The Leap to Healthcare

AI, machine learning and NLP are well established forces in the current healthcare market, and advanced data analytics techniques are being employed throughout the life sciences industry.

Additionally, the regulatory compliance burdens of healthcare organizations, pharmaceutical companies, device manufacturers, and other life science stakeholders cannot be overstated.

It is reasonable to expect that the AI-based compliance technologies currently in use in the finance sector can and will be used in healthcare as well. The core functions of metadata extraction, “reading” and “understanding” regulatory documents, and automation of regulatory processes have direct applications in healthcare, just as they do in finance, simply in a different context; rather than money laundering detection, for example, a core goal may be to prevent unauthorized access to medical records. The form may differ, but the function is deeply similar.

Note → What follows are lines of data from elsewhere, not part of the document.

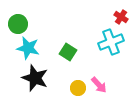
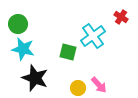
cyan cross: moved 18 px left, 6 px up; rotated 15 degrees counterclockwise
cyan star: moved 5 px left, 1 px down
green square: rotated 18 degrees counterclockwise
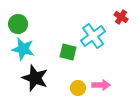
pink arrow: moved 2 px right; rotated 48 degrees counterclockwise
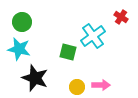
green circle: moved 4 px right, 2 px up
cyan star: moved 4 px left
yellow circle: moved 1 px left, 1 px up
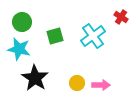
green square: moved 13 px left, 16 px up; rotated 30 degrees counterclockwise
black star: rotated 12 degrees clockwise
yellow circle: moved 4 px up
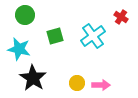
green circle: moved 3 px right, 7 px up
black star: moved 2 px left
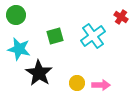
green circle: moved 9 px left
black star: moved 6 px right, 5 px up
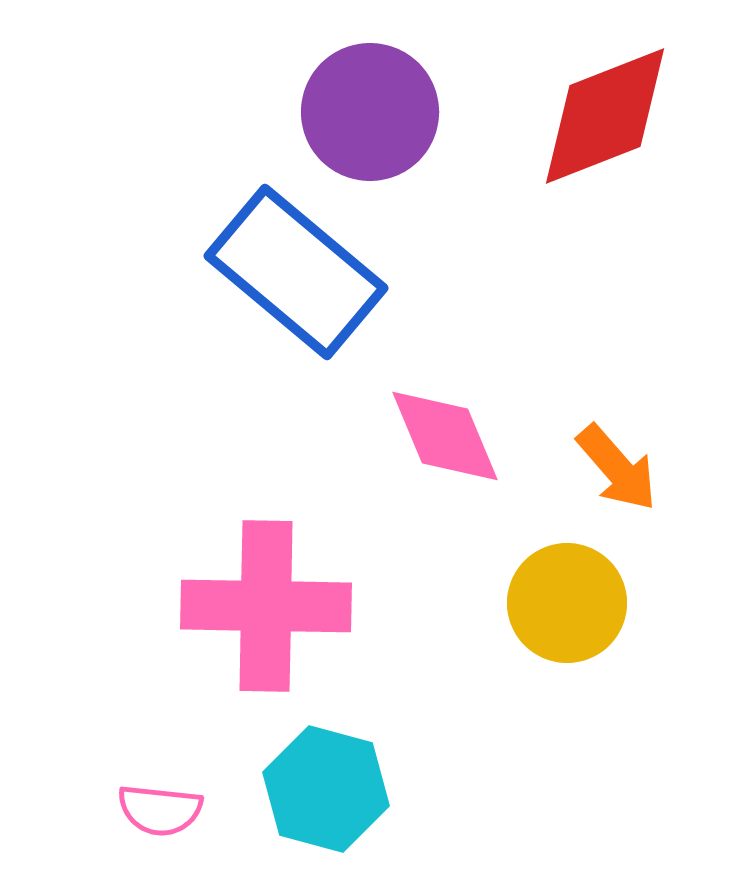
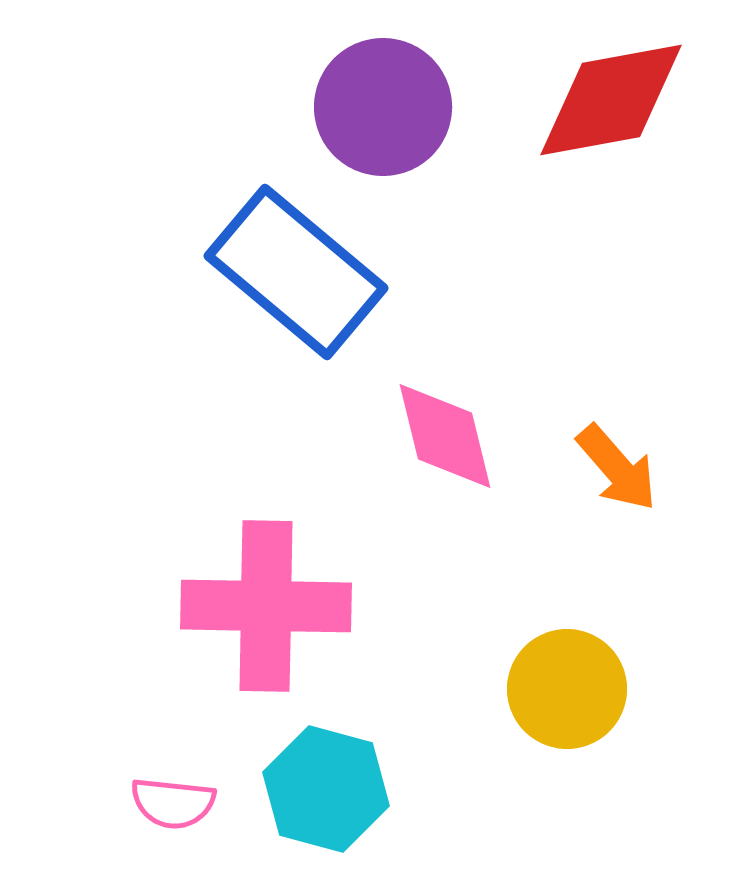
purple circle: moved 13 px right, 5 px up
red diamond: moved 6 px right, 16 px up; rotated 11 degrees clockwise
pink diamond: rotated 9 degrees clockwise
yellow circle: moved 86 px down
pink semicircle: moved 13 px right, 7 px up
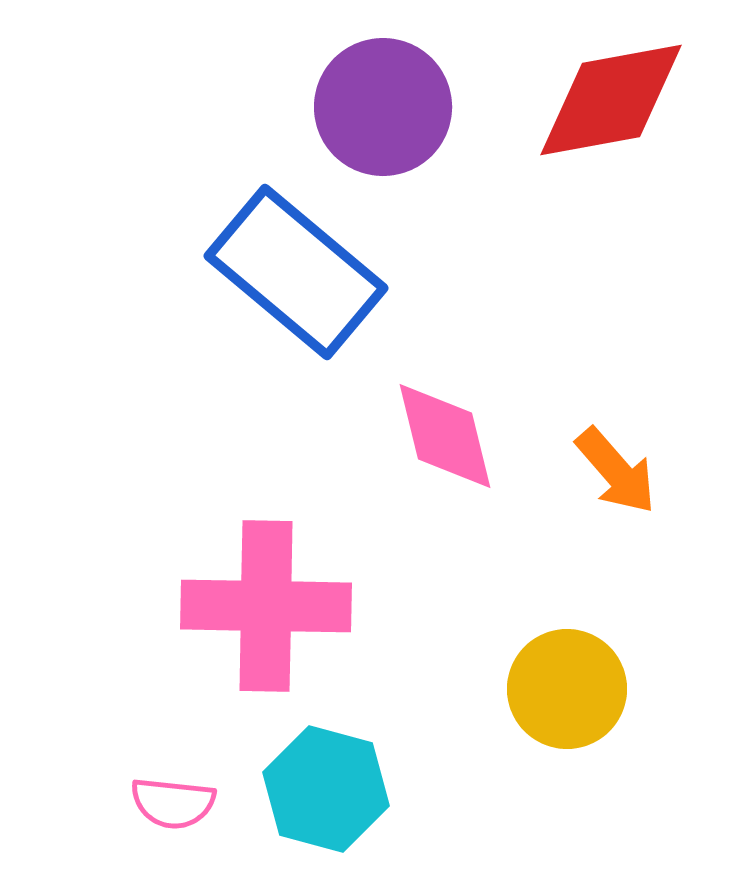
orange arrow: moved 1 px left, 3 px down
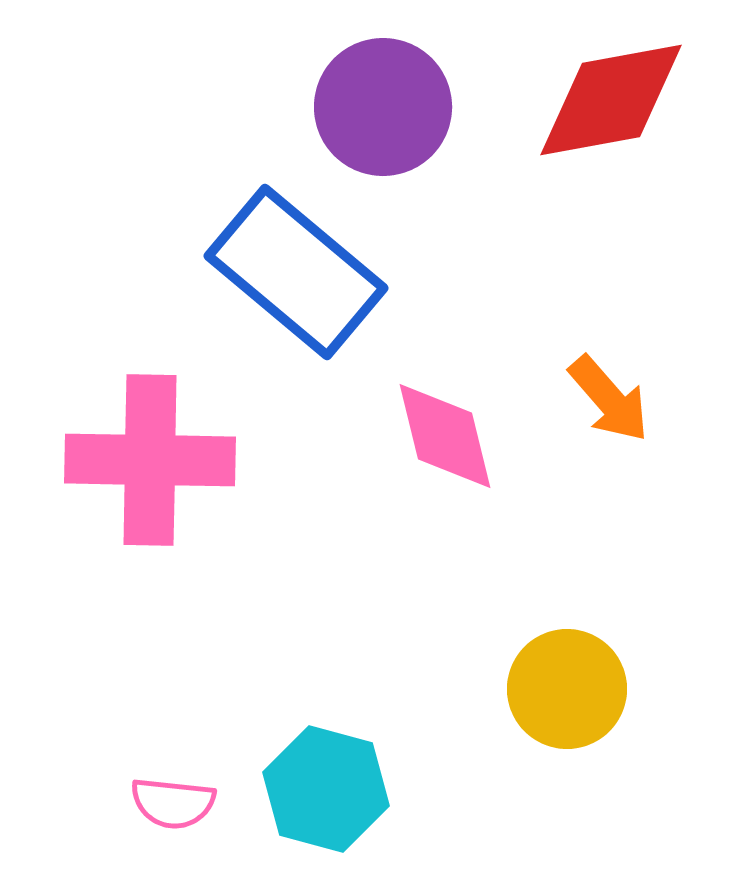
orange arrow: moved 7 px left, 72 px up
pink cross: moved 116 px left, 146 px up
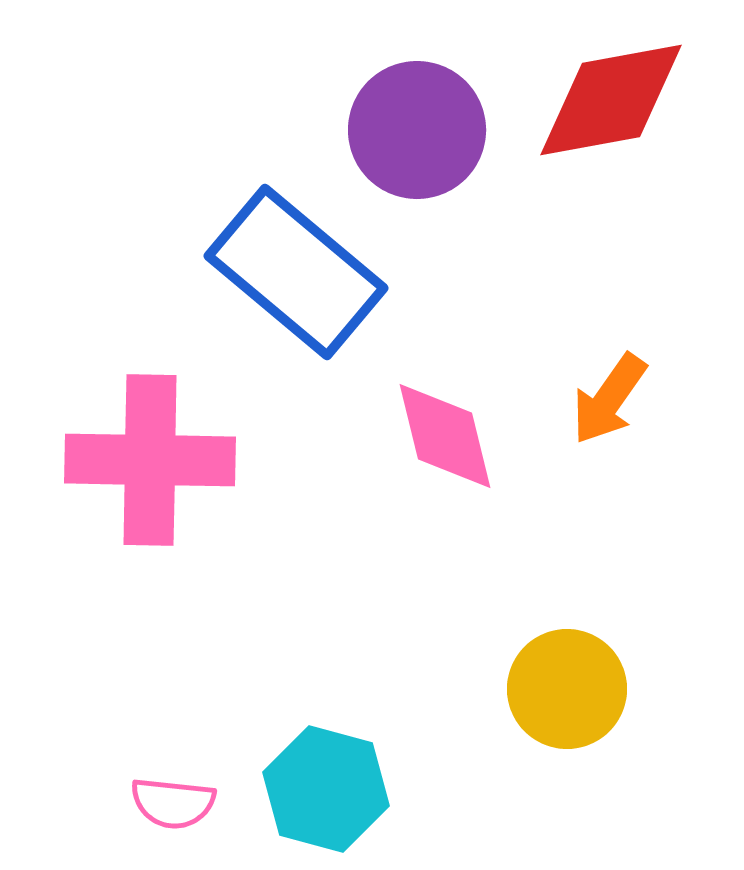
purple circle: moved 34 px right, 23 px down
orange arrow: rotated 76 degrees clockwise
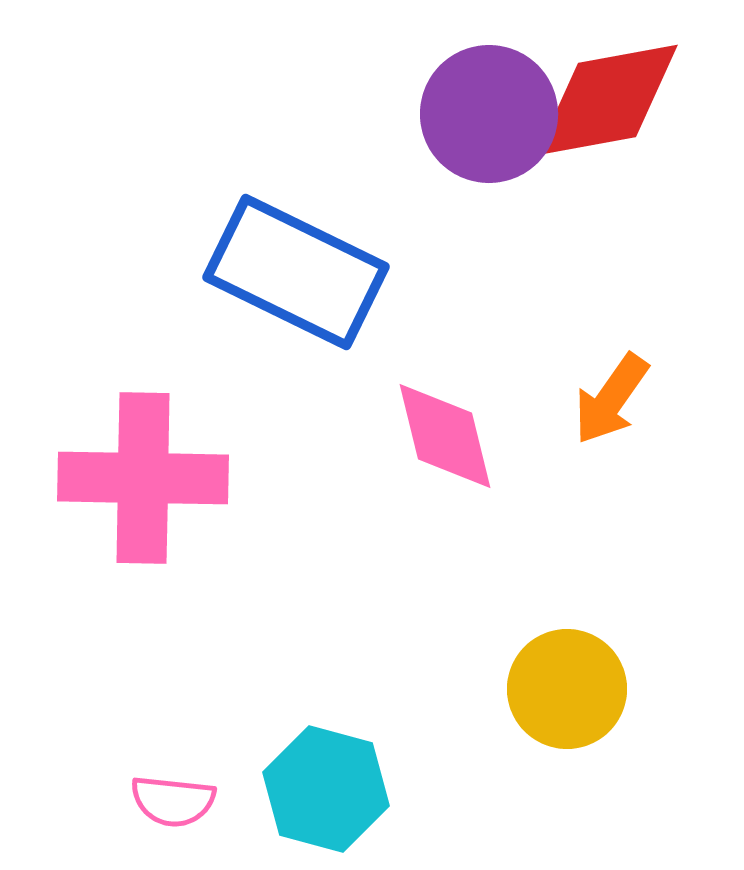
red diamond: moved 4 px left
purple circle: moved 72 px right, 16 px up
blue rectangle: rotated 14 degrees counterclockwise
orange arrow: moved 2 px right
pink cross: moved 7 px left, 18 px down
pink semicircle: moved 2 px up
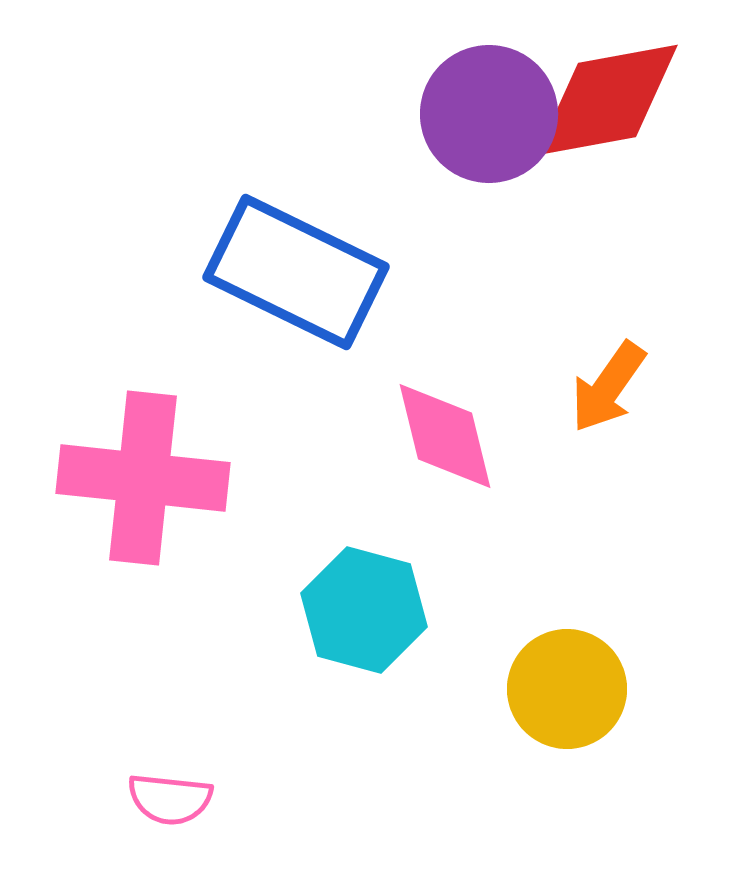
orange arrow: moved 3 px left, 12 px up
pink cross: rotated 5 degrees clockwise
cyan hexagon: moved 38 px right, 179 px up
pink semicircle: moved 3 px left, 2 px up
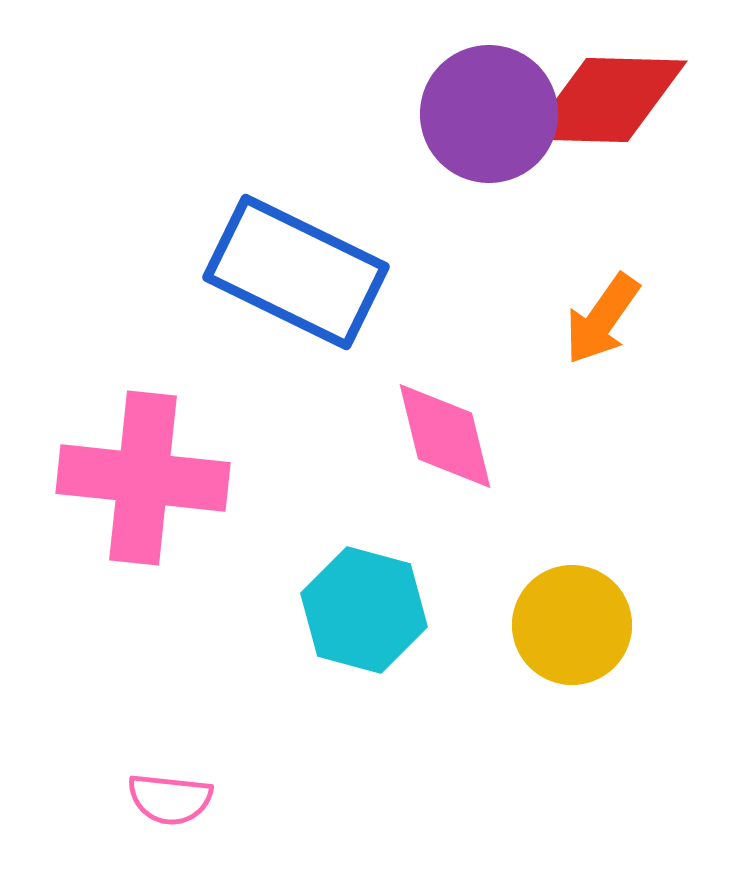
red diamond: rotated 12 degrees clockwise
orange arrow: moved 6 px left, 68 px up
yellow circle: moved 5 px right, 64 px up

Particularly in light of the current regulatory emphasis on innovation and digital health technologies, it makes tremendous sense for regulatory professionals in the life science industry to consider ways of incorporating NLP and machine learning tools into their everyday compliance activities. The potential for automation, cost savings, efficiency, and enhanced data analysis is significant, and in many cases healthcare organizations are already investing in underlying IT infrastructure to support EHR implementation, telehealth, or other digital health initiatives.

Conclusion

AI compliance functions like NLP occupy a critical intersection of technological advancement, data analysis, regulatory scrutiny, and increased attention to healthcare information security. For regulatory professionals and life science stakeholders, attention to these issues and openness to innovation has the potential to greatly enhance both compliance and productivity.